AVAILABLE DATA:
--- START ---

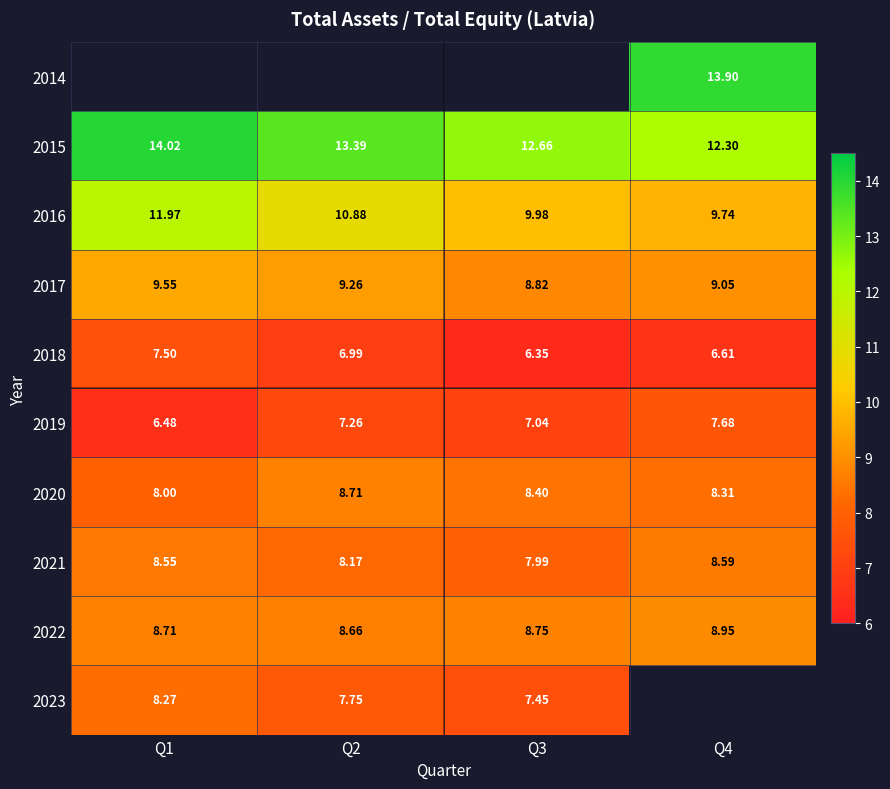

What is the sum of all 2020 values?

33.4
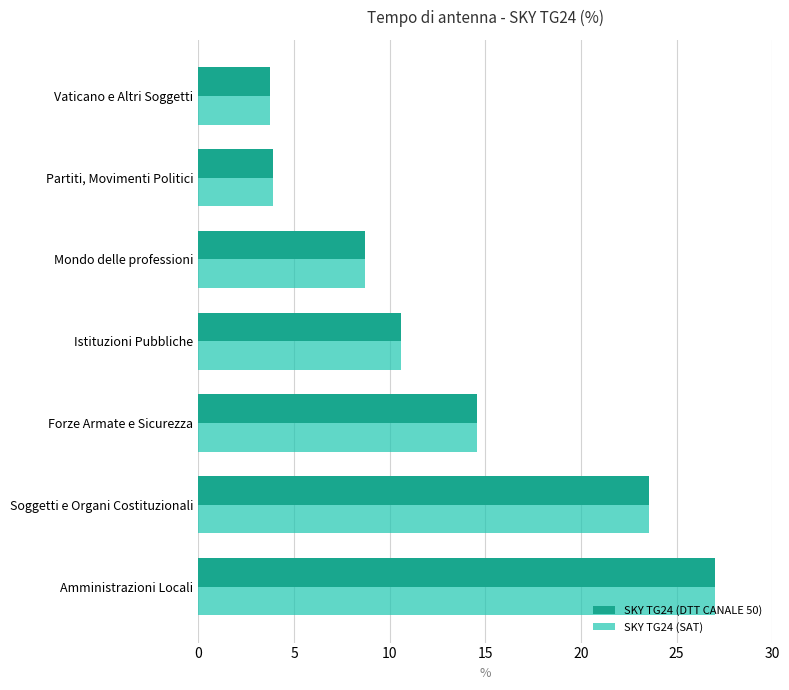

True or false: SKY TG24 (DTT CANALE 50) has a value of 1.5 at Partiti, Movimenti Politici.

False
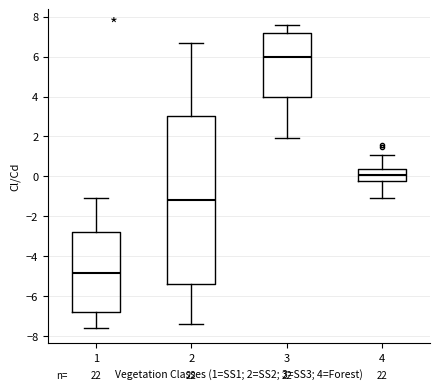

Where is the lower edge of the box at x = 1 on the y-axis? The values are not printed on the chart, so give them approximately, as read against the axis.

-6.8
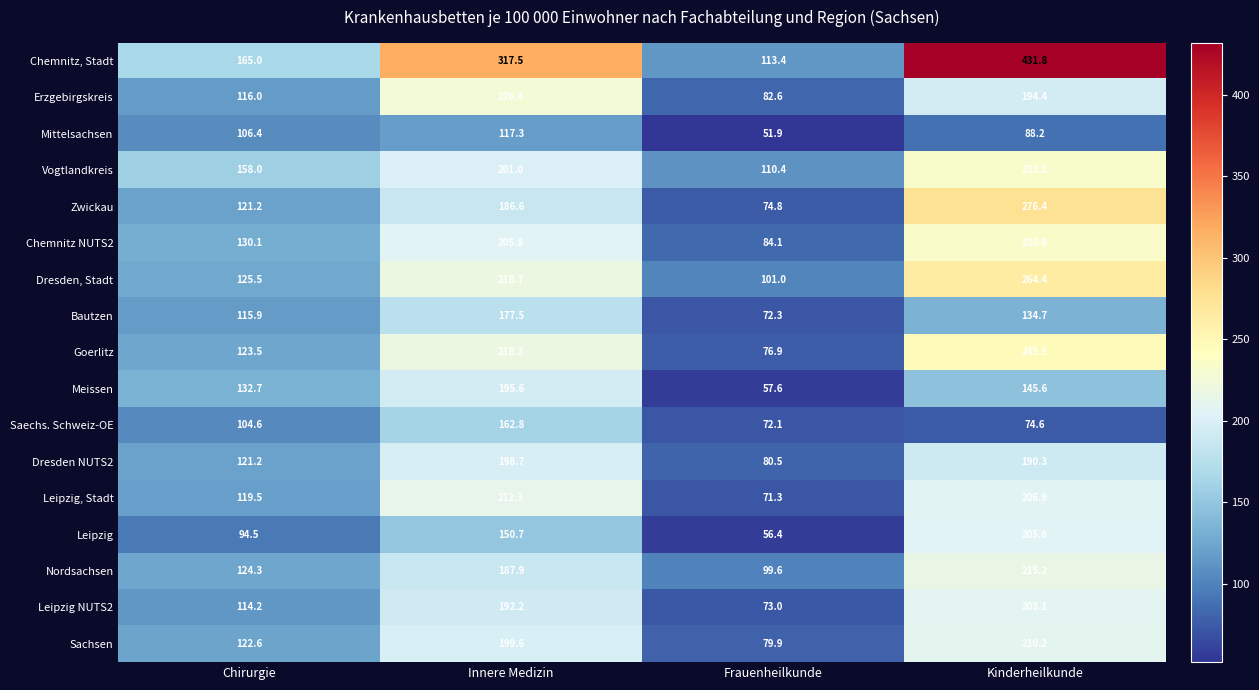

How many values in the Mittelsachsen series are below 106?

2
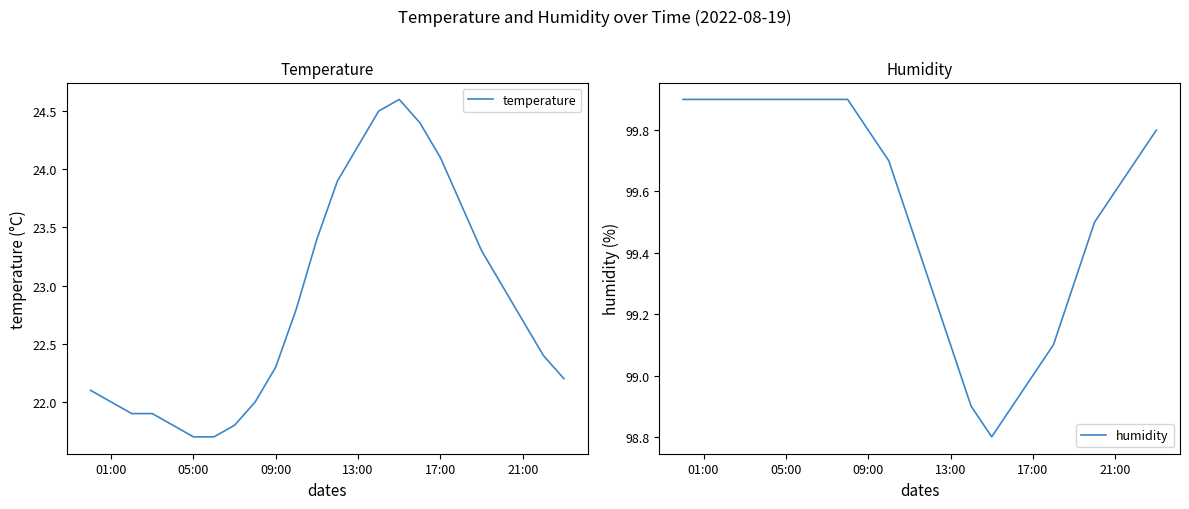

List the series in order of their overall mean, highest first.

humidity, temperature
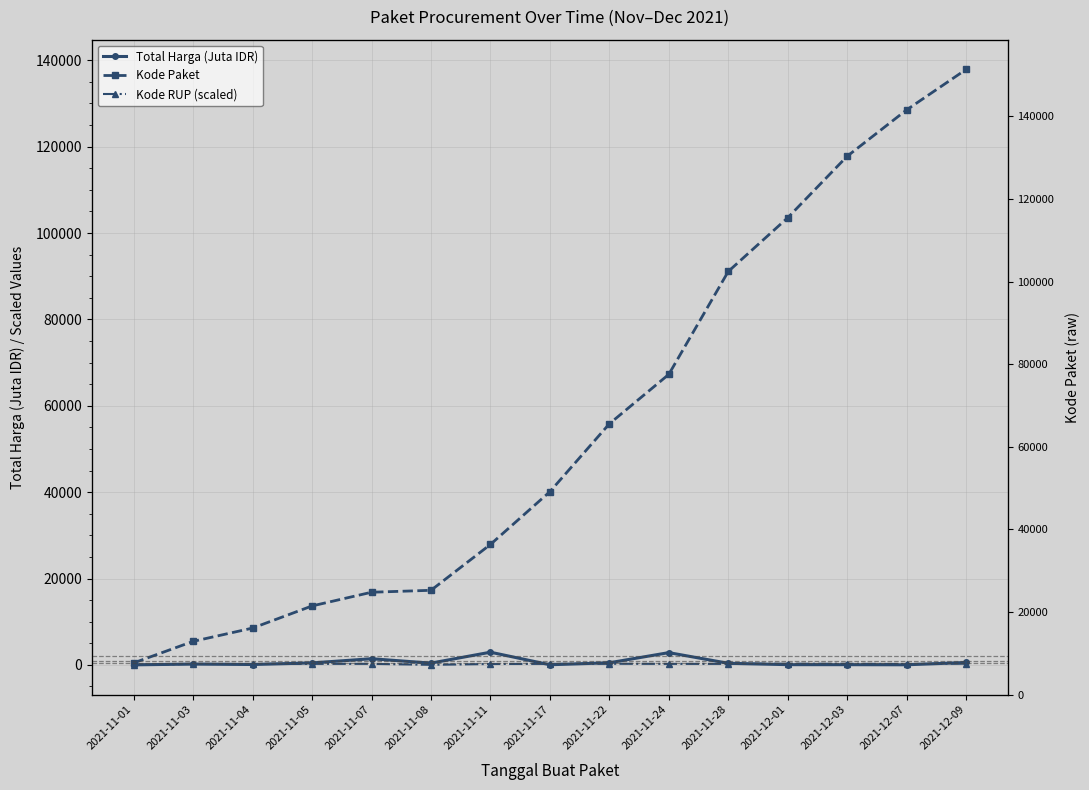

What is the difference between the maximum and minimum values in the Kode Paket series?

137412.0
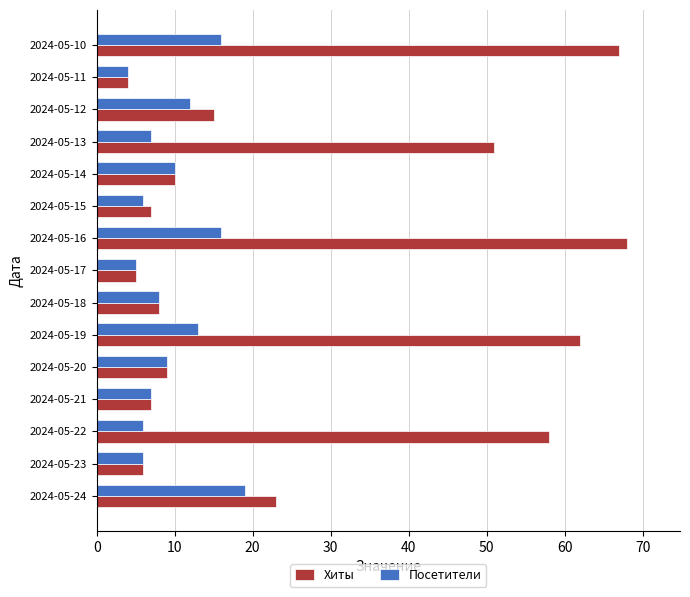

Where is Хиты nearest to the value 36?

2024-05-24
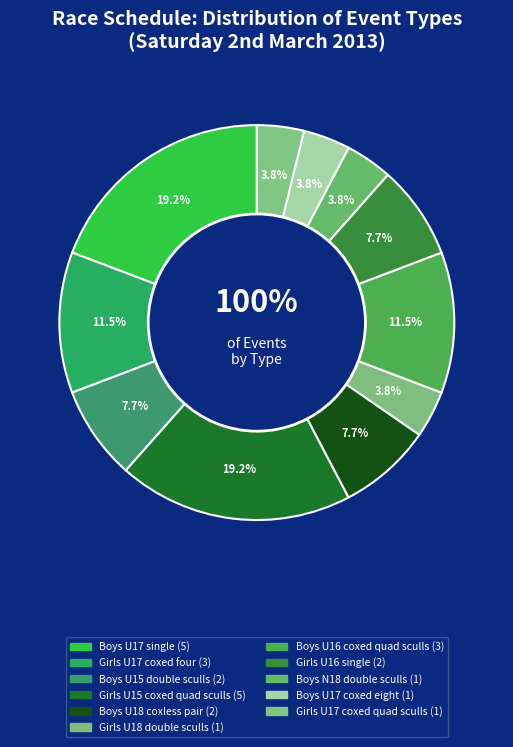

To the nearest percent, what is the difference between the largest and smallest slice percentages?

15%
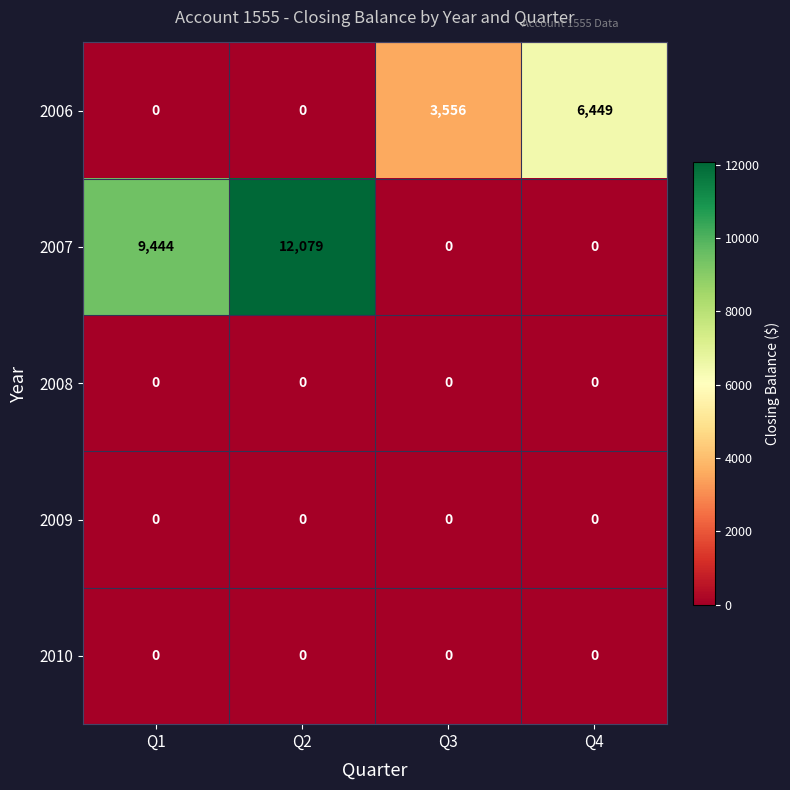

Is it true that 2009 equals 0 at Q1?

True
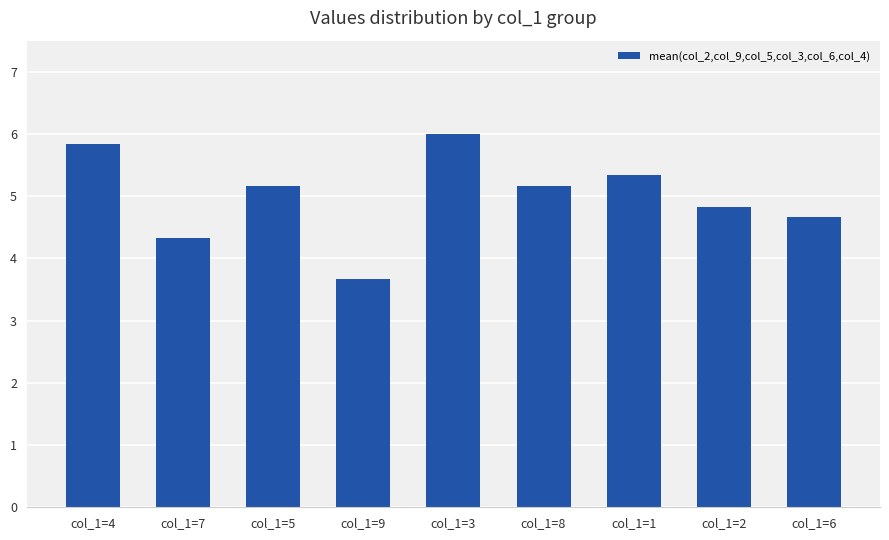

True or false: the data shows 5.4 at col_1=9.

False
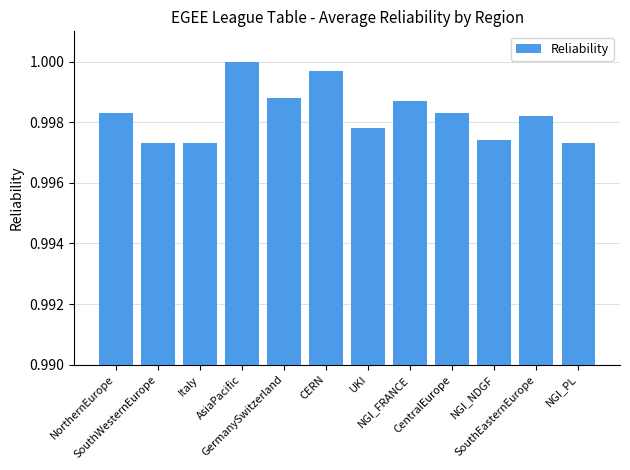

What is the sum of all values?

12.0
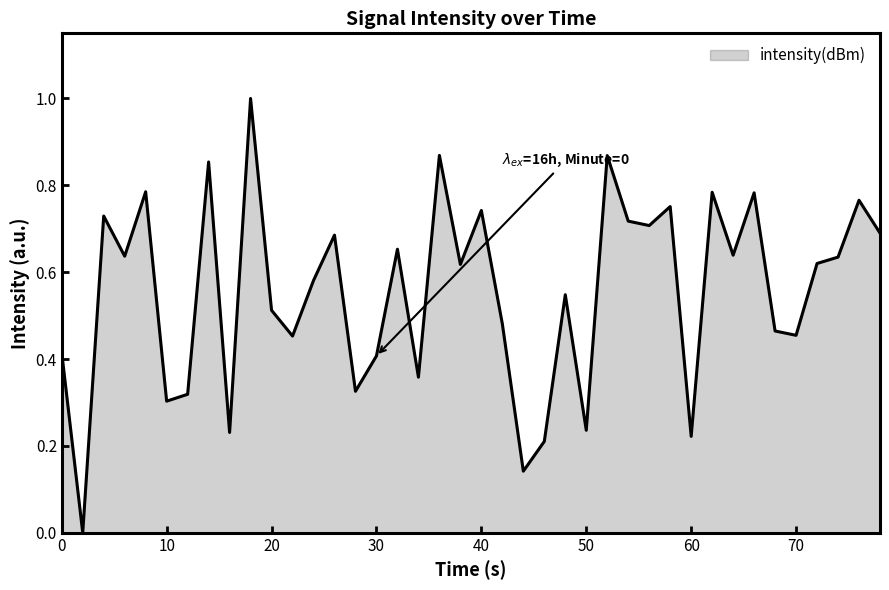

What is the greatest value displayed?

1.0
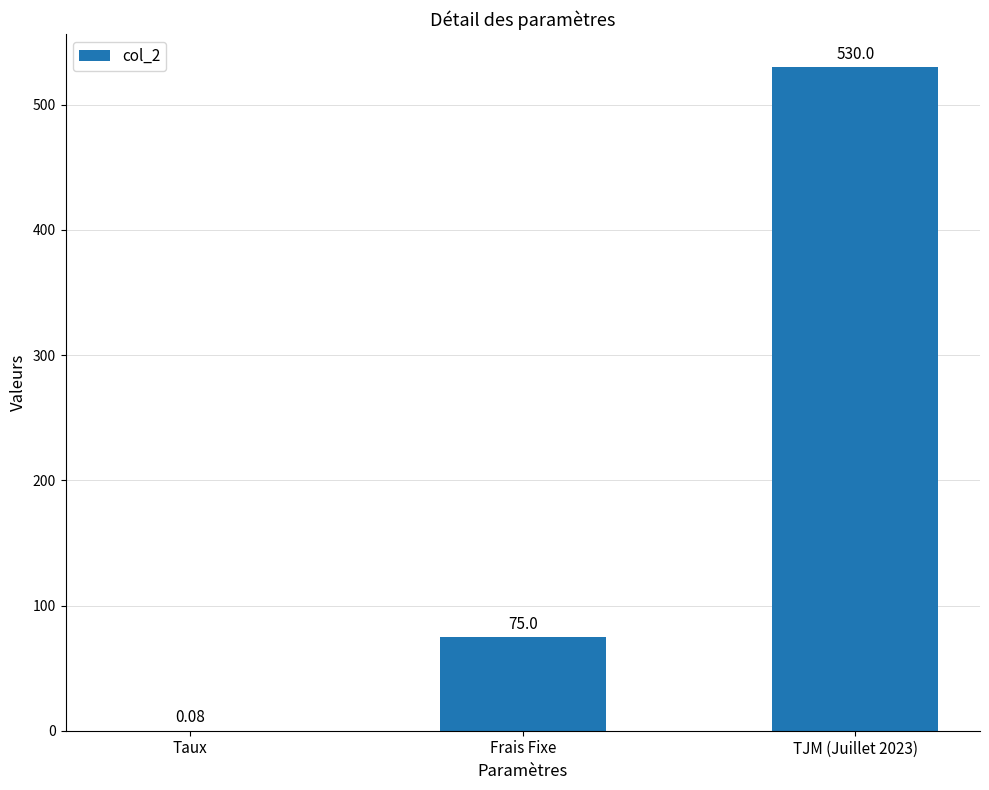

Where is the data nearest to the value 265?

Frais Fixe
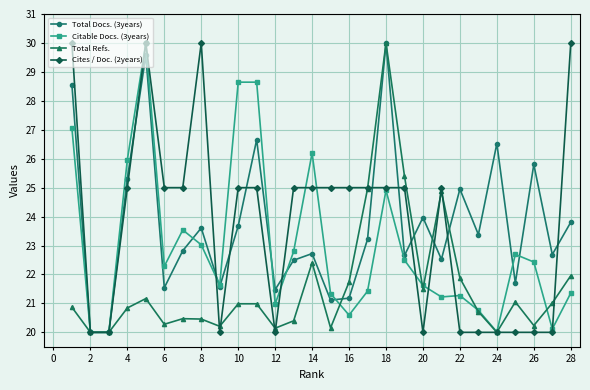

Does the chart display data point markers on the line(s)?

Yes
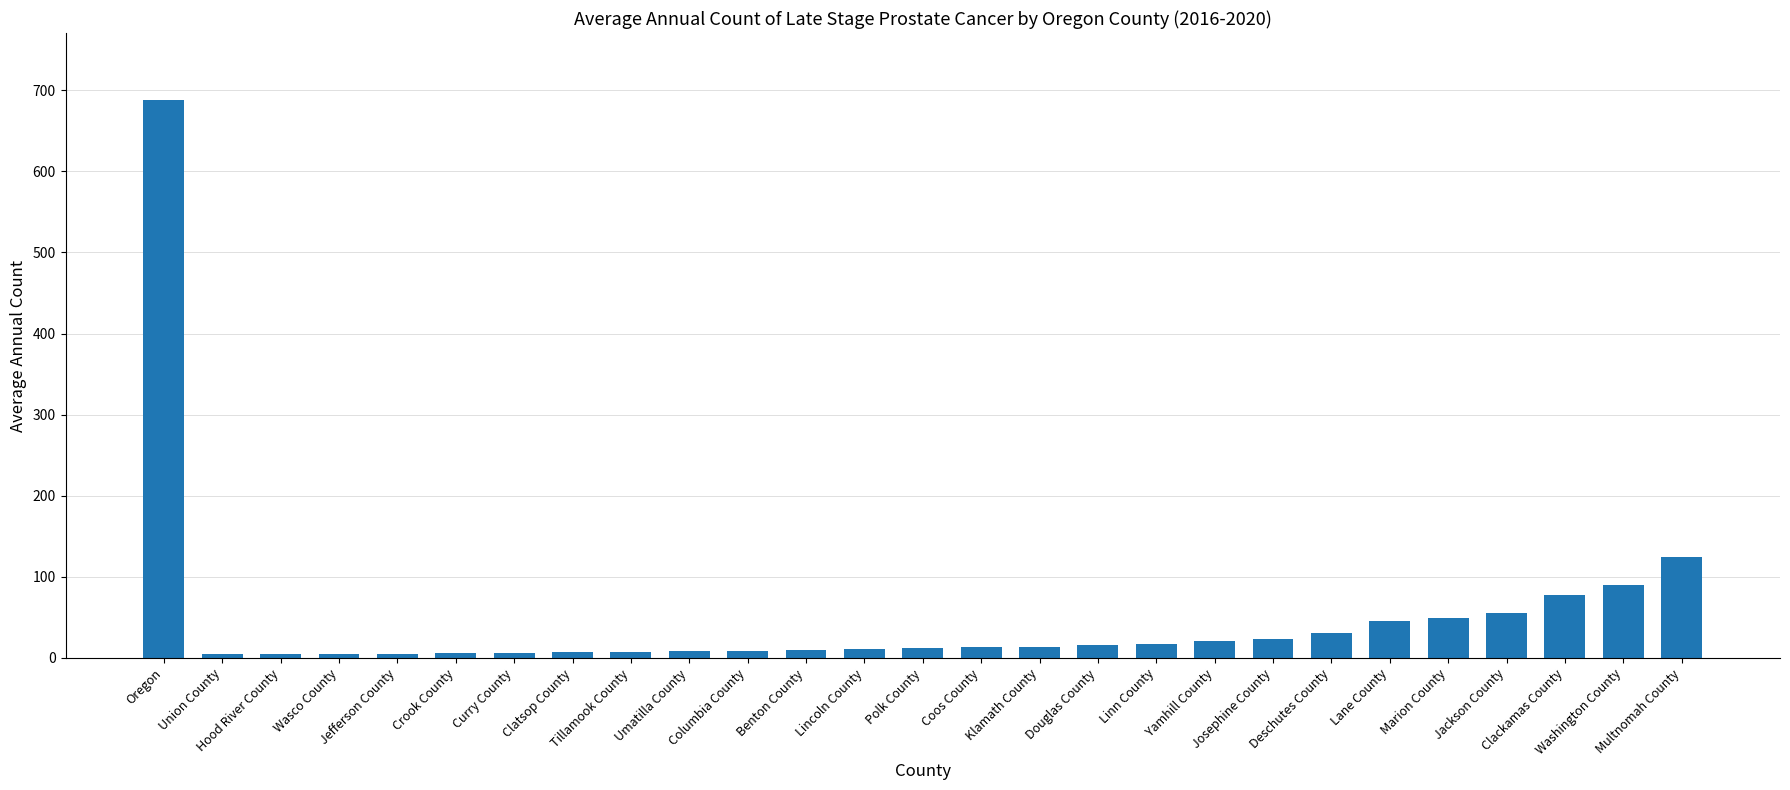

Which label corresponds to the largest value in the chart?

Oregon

--- END ---

Reproduce the listing above word for word, omitting every picture.

What is the sum of all 2020 values?

33.4

True or false: SKY TG24 (DTT CANALE 50) has a value of 1.5 at Partiti, Movimenti Politici.

False

Where is the lower edge of the box at x = 1 on the y-axis? The values are not printed on the chart, so give them approximately, as read against the axis.

-6.8

How many values in the Mittelsachsen series are below 106?

2

List the series in order of their overall mean, highest first.

humidity, temperature

What is the difference between the maximum and minimum values in the Kode Paket series?

137412.0

Where is Хиты nearest to the value 36?

2024-05-24

To the nearest percent, what is the difference between the largest and smallest slice percentages?

15%

Is it true that 2009 equals 0 at Q1?

True

True or false: the data shows 5.4 at col_1=9.

False

What is the sum of all values?

12.0

What is the greatest value displayed?

1.0

Where is the data nearest to the value 265?

Frais Fixe

Does the chart display data point markers on the line(s)?

Yes

Which label corresponds to the largest value in the chart?

Oregon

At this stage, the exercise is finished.